The opening ceremonies were an eclectic display of Mongolian traditional costumes, followed by a parade including a yak-pulled ger starring a Chinggis Kahn stand-in, a float of contortionists and acrobats, a dancing shaman, four clowns, a stiltwalker, Minnie and Mickey Mouse, Donald Duck and a lone Snow White dwarf, Bashful, we thought. The motley crew circled the field to military marches. The National Horsehair Fiddle Orchestra played and the President gave a speech wearing a traditional deel.
But the crowd pleasers were the parachutists, more than a dozen, who jumped out of an old biplane that flew above the stadium. All but one successfully landed on the field with the unlucky lad crashing into the outer wall, and walking bashfully back into the stadium. The last jumper shot fireworks from a sack tied between his legs. But, not all of the fireworks went off, and when he landed mid-field the finale was released.
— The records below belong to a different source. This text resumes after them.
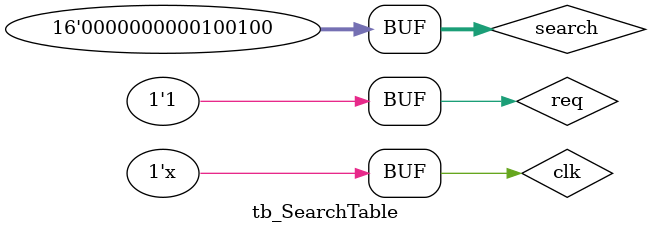
<source format=v>
`timescale 1ns/1ps
module tb_SearchTable();
    reg           reset;
    reg            req;
    reg [15:0]    search;
    reg            opReq;
    reg [1:0]     opCode;
    reg [15:0]    opSearch;
    reg [15:0]    opResult;
    reg            clk;
    wire           opRdy;
    wire           rdy;
    wire           found;
    wire           done;
    wire [15:0]    result;
    wire           opErr;
    wire [10:0]    numEntries;

    initial begin
        //opSearch = 48'h96;
        //opReq = 1'b1;
        //opResult = 16'd68;
        clk = 0;
        search = 16'h28;
        //opCode = 2'b00;
        req = 1;
    end


    always #10 clk = ~clk;
    always begin
        
        //#70; opSearch = 48'h84; opResult = 16'd1;
        //#70; opSearch = 48'h97; opResult = 16'd2;
        //#70; opSearch = 48'h57; opResult = 16'd3;
        //#70; opSearch = 48'h1; opResult = 16'd4;
        //#40; opCode = 2'b01; opSearch = 48'h57;
        //#40; opCode = 2'b10; opResult = 16'h89; opSearch = 48'h1;
        #100; search = 16'h23; req =1;
        #100; search = 16'h84;
        
        #100; search = 16'h14;
        #100; search = 16'h27;
        #200; search = 16'h24;
        //#40; opReq = 1; req = 0; opCode = 2'b11; 

    end

    SearchTable uut(
        reset,
        req,
        search,
        opReq,
        opCode,
        opSearch,
        opResult,
        clk,
        opRdy,
        rdy,
        found,
        done,
        result,
        opErr,
        numEntries
    );
endmodule
</source>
Six or so fireballs screamed out of his bag in every direction and skipped along the ground before bouncing up into the stands. In front of us, girls minding a Coca-Cola stand ducked just in time as a fireball crashed and sizzled into the wall behind them. Only twenty feet away another firework jumped into the seats and burnt a grapefruit-sized hole in a woman’s dress.
A single nurse, 60-something and wearing high heels and a shower cap over some of her hair like a fashion statement, hobbled toward the injured woman (her high heels hindering her speed) as the people sitting around the victim doused her with water bottles. And while smoke signals around the stadium betrayed the unintended targets of other fireballs, the wrestling began. And that was just the first hour.
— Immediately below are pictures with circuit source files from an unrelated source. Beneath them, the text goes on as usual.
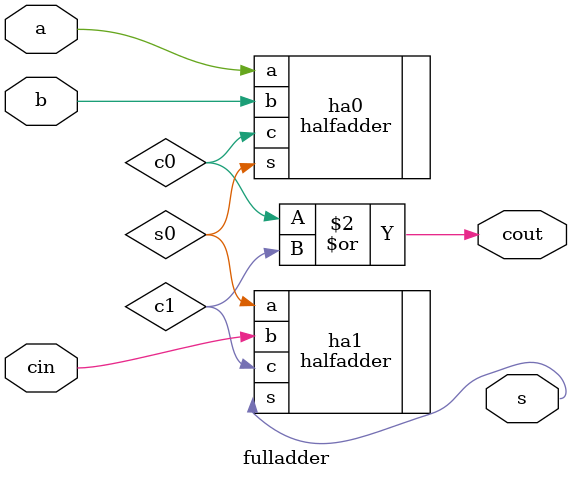
<source format=sv>
`include "halfadder.sv"

module fulladder(
    input  logic a, b, cin,
    output logic s, cout
);
    // 内部信号の宣言
    logic s0, c0, c1;
    // 1段目の半加算器のインスタンスを生成
    halfadder ha0(.a(a), .b(b), .s(s0), .c(c0));
    // 2段目の半加算器のインスタンスを生成
    halfadder ha1(.a(s0), .b(cin), .s(s), .c(c1));

    always_comb begin
        cout = c0 | c1;
    end
endmodule
</source>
After the first few rounds, the wrestling (considered the most “manly” of the “manly sports”) started to get boring. The matches have no time limits, so they’ve been known to last for hours. A half hour into the wrestling, just as a cycling competition inexplicably began racing around the field, the crowd had dispersed. We followed them out to
catch some archery next door. But the horse racing was the most exciting. Years ago adult racers were replaced by small kids, because the horses, often poorly conditioned, would sometimes collapse from exhaustion. It still happens on occasion, and the young riders can be badly injured.
Give me a home, where the buffalo roam
Our last night in Mongolia we ate at a great Indian restaurant called, what else, “The Frontier.” Mongolians are well aware of their uniqueness in a world bursting at the seams.
As we left we felt a little sadness at the inevitability of industrialization and commercialization of what is still virgin territory. In 1990 Mongolians staged a velvet revolution that started with a hunger strike in the main parliament square in Ulaan Baatar. There was an election and the Democrats won. Unlike their comrades before them, the Dems began long-term reform instead of focusing all their resources on the constant upkeep of more visible infrastructure, like say sidewalks, and the masses voted them out and voted in the Communist Party. The democratically elected Communists (a whopper of a political contradiction in terms) is ironically in favor of the privatization of land. So it could just be a matter of time before this place is carved up, the legal system is besieged with land claims, and the big companies start buying up huge tracks of territory until Great White Lake has hotel-casinos, the Eastern Steppe is dotted with McDonald’s and bowls of airag are replaced by Big Gulps. We’re glad we saw it when.